ABOUT THIS EXERCISE :: The pictures in the data below are to be omitted; all else must be duplicated exactly.

Records from a collection ::
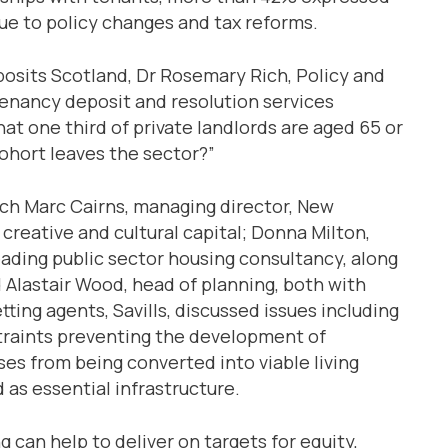
due to policy changes and tax reforms.
posits Scotland, Dr Rosemary Rich, Policy and
tenancy deposit and resolution services
at one third of private landlords are aged 65 or
ohort leaves the sector?”
ich Marc Cairns, managing director, New
creative and cultural capital; Donna Milton,
eading public sector housing consultancy, along
d Alastair Wood, head of planning, both with
ting agents, Savills, discussed issues including
traints preventing the development of
s from being converted into viable living
 as essential infrastructure.
g can help to deliver on targets for equity,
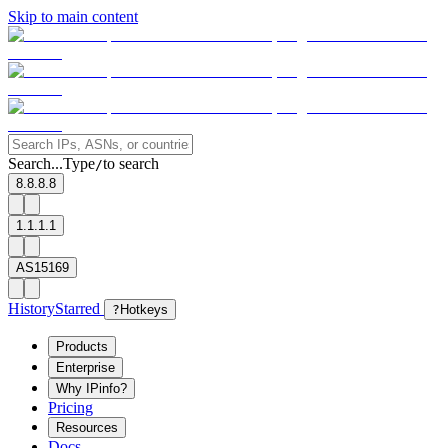
Skip to main content
Search...
Type
to search
/
8.8.8.8
1.1.1.1
AS15169
History
Starred
?
Hotkeys
Products
Enterprise
Why IPinfo?
Pricing
Resources
Docs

TASK RESPONSE ::
due to policy changes and tax reforms.
posits Scotland, Dr Rosemary Rich, Policy and
tenancy deposit and resolution services
at one third of private landlords are aged 65 or
ohort leaves the sector?”
ich Marc Cairns, managing director, New
creative and cultural capital; Donna Milton,
eading public sector housing consultancy, along
d Alastair Wood, head of planning, both with
ting agents, Savills, discussed issues including
traints preventing the development of
s from being converted into viable living
 as essential infrastructure.
g can help to deliver on targets for equity,
Skip to main content
Search...
Type
to search
/
8.8.8.8
1.1.1.1
AS15169
History
Starred
?
Hotkeys
Products
Enterprise
Why IPinfo?
Pricing
Resources
Docs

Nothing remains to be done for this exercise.